Documento fuente:
Hace algo más de un mes que andaba cerrando una etapa y ya estoy abriendo la siguiente. La verdad es que mucho más pronto de lo que esperaba. Pero, como se suele decir, estas cosas no se eligen, vienen cuando vienen.

Tras terminar mi andadura profesional en 20minutos, llegaba un tiempo para reflexionar acerca de cuál me gustaría que fuera la siguiente estación. Tenía claros algunos requisitos: que fuera un proyecto en el que el desarrollo de software fuera un fin en sí mismo, no un medio para conseguir otros objetivos, muy probablemente relacionado con el desarrollo web (que es mi área de experiencia), que estuviera abierto a la experimentación y, por último, que las condiciones del puesto fueran flexibles y orientadas a resultados. También tenía muy claro que la contraprestación económica no iba a ser lo más importante a la hora de tomar una decisión.

Datos suministrados:
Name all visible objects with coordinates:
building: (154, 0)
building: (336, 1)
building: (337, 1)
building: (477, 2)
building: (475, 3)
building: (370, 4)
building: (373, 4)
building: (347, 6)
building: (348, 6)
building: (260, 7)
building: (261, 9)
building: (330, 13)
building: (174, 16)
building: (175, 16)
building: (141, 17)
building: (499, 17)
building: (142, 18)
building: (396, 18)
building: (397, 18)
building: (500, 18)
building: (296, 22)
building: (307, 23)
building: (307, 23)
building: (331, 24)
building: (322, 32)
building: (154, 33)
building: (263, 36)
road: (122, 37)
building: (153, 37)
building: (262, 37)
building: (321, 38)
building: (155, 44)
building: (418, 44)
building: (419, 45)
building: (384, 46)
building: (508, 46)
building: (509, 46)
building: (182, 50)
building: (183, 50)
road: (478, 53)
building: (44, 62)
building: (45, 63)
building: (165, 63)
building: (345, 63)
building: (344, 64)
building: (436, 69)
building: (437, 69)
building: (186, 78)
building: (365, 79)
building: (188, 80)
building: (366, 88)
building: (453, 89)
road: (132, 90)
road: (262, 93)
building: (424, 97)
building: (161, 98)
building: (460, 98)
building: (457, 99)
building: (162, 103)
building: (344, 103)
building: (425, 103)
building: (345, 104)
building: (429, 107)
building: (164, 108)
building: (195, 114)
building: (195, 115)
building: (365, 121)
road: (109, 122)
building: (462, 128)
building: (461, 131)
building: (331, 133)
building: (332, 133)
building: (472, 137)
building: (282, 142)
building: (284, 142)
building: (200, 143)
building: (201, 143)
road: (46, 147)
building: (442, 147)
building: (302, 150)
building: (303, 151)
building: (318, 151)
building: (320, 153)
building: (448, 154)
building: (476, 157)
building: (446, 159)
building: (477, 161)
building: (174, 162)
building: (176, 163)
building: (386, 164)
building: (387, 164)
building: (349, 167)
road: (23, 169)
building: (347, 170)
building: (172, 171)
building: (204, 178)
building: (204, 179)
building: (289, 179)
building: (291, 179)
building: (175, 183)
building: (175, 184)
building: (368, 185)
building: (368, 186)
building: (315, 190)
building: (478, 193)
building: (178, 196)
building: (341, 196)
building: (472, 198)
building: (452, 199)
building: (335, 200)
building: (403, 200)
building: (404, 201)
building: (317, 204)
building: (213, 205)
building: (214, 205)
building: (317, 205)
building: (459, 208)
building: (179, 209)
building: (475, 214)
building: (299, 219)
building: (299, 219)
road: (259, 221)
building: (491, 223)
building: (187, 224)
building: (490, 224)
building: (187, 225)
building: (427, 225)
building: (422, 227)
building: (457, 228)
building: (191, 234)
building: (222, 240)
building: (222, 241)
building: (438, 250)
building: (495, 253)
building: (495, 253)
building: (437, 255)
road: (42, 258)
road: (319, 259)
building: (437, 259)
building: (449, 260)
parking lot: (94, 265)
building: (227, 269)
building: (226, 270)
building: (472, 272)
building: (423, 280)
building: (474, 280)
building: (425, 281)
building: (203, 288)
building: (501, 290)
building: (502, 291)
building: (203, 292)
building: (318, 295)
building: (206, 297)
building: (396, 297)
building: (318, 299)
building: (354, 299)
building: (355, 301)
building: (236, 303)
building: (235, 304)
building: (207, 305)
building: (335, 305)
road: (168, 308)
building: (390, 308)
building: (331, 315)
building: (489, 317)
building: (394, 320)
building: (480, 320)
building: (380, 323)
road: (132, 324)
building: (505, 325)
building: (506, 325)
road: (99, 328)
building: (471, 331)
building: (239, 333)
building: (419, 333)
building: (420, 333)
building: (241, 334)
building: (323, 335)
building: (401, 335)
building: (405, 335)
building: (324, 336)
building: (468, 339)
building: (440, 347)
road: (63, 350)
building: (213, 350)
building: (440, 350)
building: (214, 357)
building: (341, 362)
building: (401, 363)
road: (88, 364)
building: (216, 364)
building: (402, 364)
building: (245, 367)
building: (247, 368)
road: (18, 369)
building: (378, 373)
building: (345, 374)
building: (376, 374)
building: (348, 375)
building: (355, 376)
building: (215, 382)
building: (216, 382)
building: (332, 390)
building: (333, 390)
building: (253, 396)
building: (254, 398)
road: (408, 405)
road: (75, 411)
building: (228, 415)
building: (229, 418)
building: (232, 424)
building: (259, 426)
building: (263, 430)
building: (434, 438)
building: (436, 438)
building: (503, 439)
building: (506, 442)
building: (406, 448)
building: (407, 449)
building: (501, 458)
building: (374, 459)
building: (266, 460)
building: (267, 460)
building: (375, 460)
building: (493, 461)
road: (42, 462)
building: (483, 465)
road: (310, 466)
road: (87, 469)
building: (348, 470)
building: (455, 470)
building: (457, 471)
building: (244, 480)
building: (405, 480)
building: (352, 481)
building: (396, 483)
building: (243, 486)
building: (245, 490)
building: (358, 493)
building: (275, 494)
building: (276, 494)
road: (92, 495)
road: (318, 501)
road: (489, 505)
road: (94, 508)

Tarea pendiente: Indique si cada afirmación concuerda con el documento fuente, respondiendo sí o no y citando literalmente las palabras que lo deciden: (a) quien escribe trabajó anteriormente en 20minutos; (b) la nueva etapa llegó más tarde de lo previsto; (c) la retribución económica era el criterio decisivo para elegir el siguiente puesto.

Resultado obtenido:
(a) Sí: «Tras terminar mi andadura profesional en 20minutos».
(b) No: «mucho más pronto de lo que esperaba».
(c) No: «la contraprestación económica no iba a ser lo más importante a la hora de tomar una decisión».